What needs to be done: Using the listing below, output only the lines from the one that contains "right ear: (207, 62)" through the one that contains "left wrist: (195, 351)", inclusive, exactly as given and without images.

Input records:
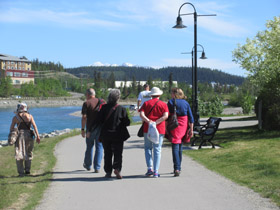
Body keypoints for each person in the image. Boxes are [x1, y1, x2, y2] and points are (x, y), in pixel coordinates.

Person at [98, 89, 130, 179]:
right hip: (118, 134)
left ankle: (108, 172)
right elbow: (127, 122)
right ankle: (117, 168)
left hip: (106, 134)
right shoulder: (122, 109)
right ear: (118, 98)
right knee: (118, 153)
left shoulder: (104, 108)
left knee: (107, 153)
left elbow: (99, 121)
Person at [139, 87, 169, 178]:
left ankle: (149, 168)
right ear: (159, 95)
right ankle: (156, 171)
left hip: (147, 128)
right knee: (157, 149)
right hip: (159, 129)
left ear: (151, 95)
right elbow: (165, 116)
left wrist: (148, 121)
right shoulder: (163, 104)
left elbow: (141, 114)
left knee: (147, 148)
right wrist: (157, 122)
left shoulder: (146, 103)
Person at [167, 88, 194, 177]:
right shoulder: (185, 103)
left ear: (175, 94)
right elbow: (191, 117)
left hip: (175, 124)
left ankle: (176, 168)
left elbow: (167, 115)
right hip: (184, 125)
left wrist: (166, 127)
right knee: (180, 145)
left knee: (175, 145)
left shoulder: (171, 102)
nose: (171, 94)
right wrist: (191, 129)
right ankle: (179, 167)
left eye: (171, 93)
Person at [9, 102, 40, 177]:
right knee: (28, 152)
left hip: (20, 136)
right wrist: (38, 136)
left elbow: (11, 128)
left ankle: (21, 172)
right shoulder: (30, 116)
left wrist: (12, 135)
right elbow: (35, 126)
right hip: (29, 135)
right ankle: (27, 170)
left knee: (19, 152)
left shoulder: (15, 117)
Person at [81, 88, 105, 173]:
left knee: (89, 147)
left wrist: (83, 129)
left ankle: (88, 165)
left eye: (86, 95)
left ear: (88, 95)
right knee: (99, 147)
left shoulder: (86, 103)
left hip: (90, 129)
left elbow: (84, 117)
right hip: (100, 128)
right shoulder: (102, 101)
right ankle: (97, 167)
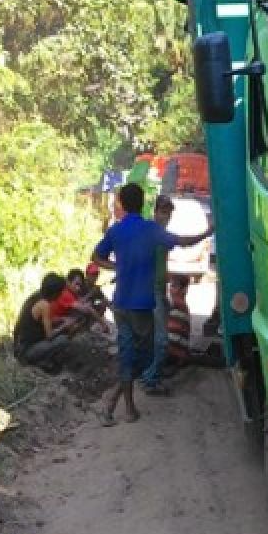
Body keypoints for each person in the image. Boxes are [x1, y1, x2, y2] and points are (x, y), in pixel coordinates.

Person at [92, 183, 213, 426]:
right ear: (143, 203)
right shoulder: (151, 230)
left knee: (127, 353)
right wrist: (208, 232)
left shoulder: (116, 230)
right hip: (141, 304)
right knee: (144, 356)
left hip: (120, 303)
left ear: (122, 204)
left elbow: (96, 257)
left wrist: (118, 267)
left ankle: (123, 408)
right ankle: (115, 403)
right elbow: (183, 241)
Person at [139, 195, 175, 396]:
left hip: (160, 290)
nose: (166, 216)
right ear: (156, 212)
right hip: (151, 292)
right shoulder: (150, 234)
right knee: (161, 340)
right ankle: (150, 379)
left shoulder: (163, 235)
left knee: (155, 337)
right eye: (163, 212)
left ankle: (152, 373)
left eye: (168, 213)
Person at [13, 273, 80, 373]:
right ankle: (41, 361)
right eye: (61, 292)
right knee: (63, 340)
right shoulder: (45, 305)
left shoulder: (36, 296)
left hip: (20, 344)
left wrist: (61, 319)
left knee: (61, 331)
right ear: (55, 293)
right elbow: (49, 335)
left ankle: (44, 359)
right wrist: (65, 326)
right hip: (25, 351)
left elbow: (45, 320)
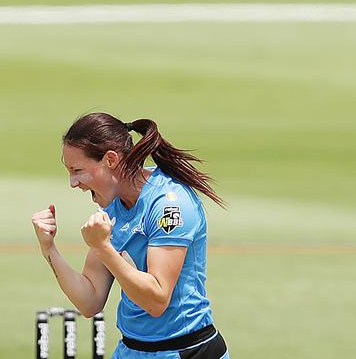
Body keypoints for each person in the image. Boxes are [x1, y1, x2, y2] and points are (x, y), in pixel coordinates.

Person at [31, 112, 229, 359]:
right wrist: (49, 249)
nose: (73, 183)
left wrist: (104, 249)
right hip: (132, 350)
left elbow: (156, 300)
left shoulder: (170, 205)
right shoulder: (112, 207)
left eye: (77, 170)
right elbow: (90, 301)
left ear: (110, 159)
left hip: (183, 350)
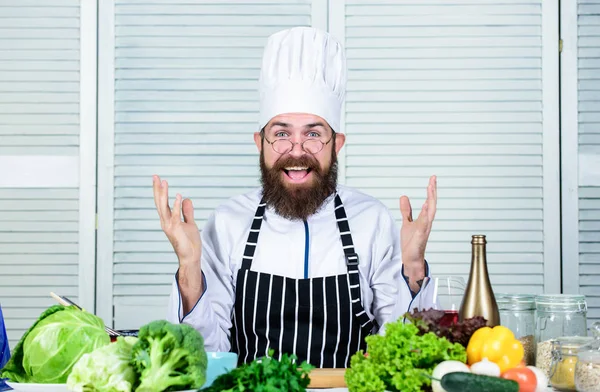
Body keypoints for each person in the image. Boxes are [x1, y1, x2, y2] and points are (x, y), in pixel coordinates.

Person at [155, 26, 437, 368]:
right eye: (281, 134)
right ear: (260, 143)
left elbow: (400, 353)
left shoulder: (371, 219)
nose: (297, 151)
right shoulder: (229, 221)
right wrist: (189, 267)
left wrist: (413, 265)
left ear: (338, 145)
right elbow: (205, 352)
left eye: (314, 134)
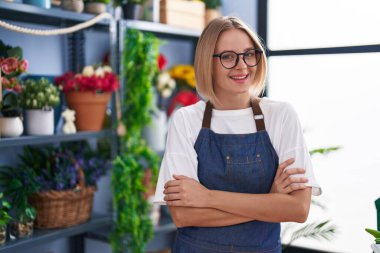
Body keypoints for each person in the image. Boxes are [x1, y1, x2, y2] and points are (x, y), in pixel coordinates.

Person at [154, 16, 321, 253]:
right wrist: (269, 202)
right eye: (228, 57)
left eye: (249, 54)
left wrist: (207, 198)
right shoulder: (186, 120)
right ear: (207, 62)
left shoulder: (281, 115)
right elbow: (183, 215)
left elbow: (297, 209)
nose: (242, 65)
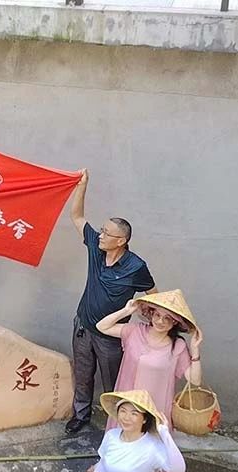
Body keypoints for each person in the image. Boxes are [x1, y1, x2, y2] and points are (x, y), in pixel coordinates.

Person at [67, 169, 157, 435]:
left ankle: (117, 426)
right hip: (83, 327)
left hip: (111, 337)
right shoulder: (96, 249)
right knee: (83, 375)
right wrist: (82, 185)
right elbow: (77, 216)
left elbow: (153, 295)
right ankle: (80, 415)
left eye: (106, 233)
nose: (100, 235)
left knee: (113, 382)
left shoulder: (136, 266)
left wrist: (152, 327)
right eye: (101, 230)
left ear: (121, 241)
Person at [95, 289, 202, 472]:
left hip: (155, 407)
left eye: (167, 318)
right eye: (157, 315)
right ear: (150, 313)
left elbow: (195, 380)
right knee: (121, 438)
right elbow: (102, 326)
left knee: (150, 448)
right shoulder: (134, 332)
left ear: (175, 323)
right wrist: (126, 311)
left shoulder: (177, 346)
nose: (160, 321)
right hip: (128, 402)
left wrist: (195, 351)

* * *

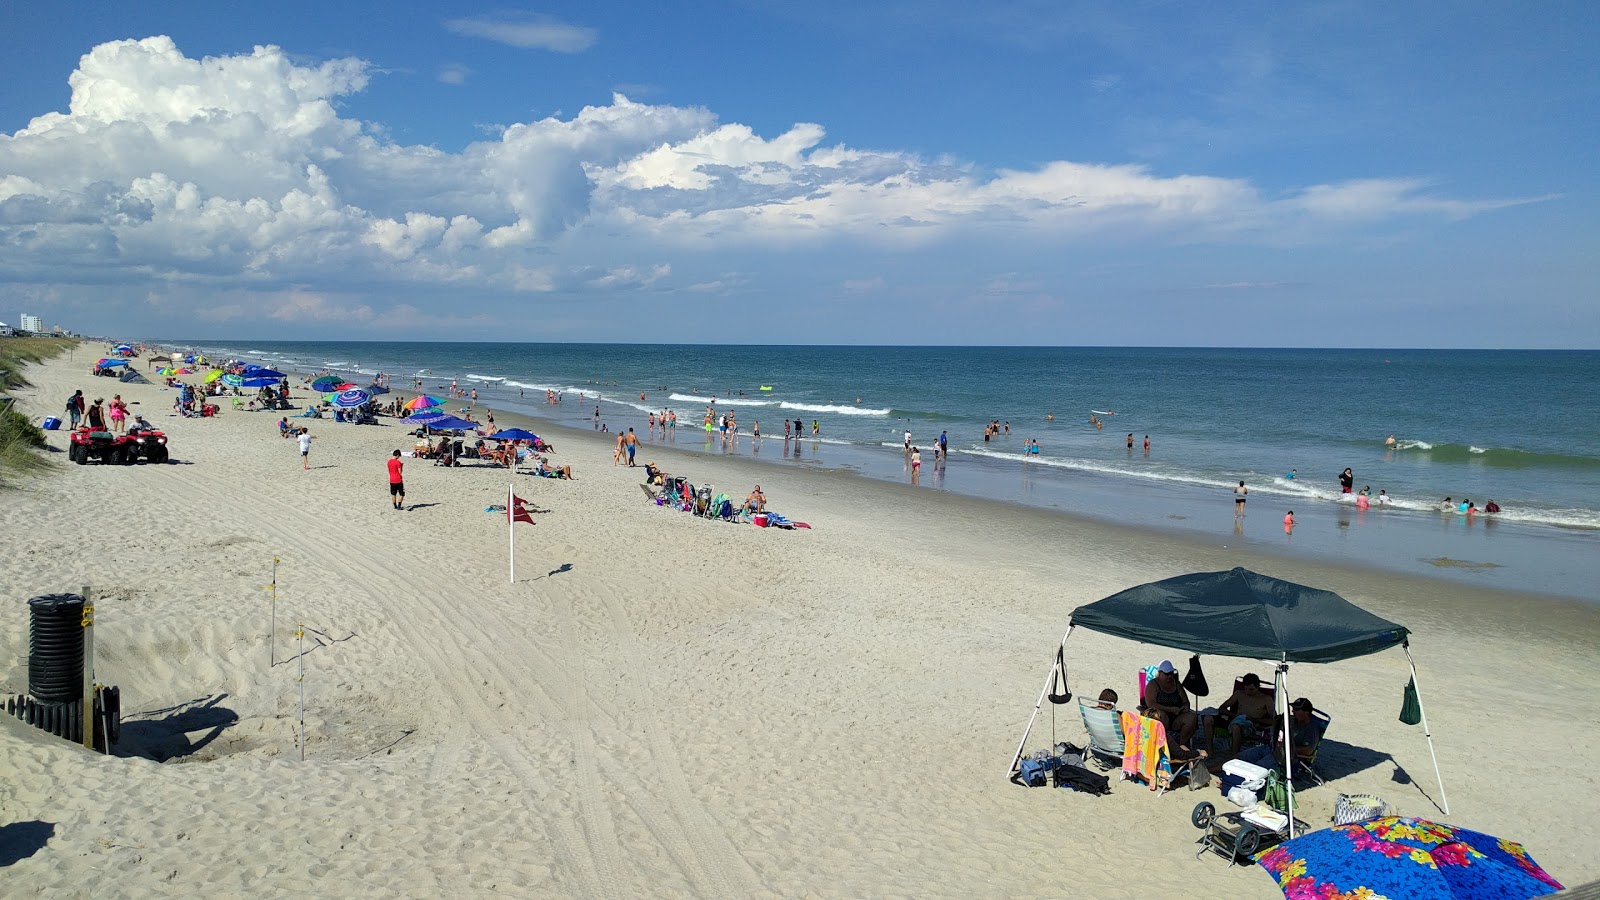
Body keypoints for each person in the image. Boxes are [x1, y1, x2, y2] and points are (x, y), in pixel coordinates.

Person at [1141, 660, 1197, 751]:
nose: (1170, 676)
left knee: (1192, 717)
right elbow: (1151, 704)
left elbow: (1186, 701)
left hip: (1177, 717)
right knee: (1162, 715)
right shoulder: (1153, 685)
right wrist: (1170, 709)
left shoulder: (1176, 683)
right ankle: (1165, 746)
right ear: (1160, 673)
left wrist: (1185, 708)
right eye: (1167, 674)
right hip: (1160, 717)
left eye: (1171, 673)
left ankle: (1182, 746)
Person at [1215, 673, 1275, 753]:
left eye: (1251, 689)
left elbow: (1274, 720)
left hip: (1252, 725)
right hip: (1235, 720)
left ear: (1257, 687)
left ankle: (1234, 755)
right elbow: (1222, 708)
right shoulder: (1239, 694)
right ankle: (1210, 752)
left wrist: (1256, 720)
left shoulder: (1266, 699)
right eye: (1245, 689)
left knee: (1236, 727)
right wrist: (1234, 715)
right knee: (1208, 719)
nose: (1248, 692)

...

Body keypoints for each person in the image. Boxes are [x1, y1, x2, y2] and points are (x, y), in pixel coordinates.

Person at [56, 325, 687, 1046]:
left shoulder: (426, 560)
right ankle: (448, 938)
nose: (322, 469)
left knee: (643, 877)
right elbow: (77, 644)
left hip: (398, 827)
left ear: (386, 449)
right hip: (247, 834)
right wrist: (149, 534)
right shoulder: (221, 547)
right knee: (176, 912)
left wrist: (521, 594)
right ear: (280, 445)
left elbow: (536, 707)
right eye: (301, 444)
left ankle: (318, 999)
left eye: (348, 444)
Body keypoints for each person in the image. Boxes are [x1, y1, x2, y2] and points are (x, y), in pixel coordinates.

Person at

Solution:
right ear: (207, 62)
left shoulder: (281, 115)
right elbow: (183, 215)
left elbow: (297, 209)
nose: (242, 65)
Body keypoints for each person in the image. Boxes are [x1, y1, x2, y2] and points are (x, y), in pixel coordinates.

Person at [67, 169, 157, 435]:
left ankle: (117, 426)
right hip: (83, 327)
left hip: (111, 337)
right shoulder: (96, 249)
right knee: (83, 375)
right wrist: (82, 185)
right elbow: (77, 216)
left elbow: (153, 295)
right ankle: (80, 415)
left eye: (106, 233)
nose: (100, 235)
left knee: (113, 382)
left shoulder: (136, 266)
left wrist: (152, 327)
right eye: (101, 230)
left ear: (121, 241)
Person at [95, 289, 202, 472]:
left hip: (155, 407)
left eye: (167, 318)
right eye: (157, 315)
right ear: (150, 313)
left elbow: (195, 380)
right knee: (121, 438)
right elbow: (102, 326)
left knee: (150, 448)
right shoulder: (134, 332)
left ear: (175, 323)
right wrist: (126, 311)
left shoulder: (177, 346)
nose: (160, 321)
right hip: (128, 402)
left wrist: (195, 351)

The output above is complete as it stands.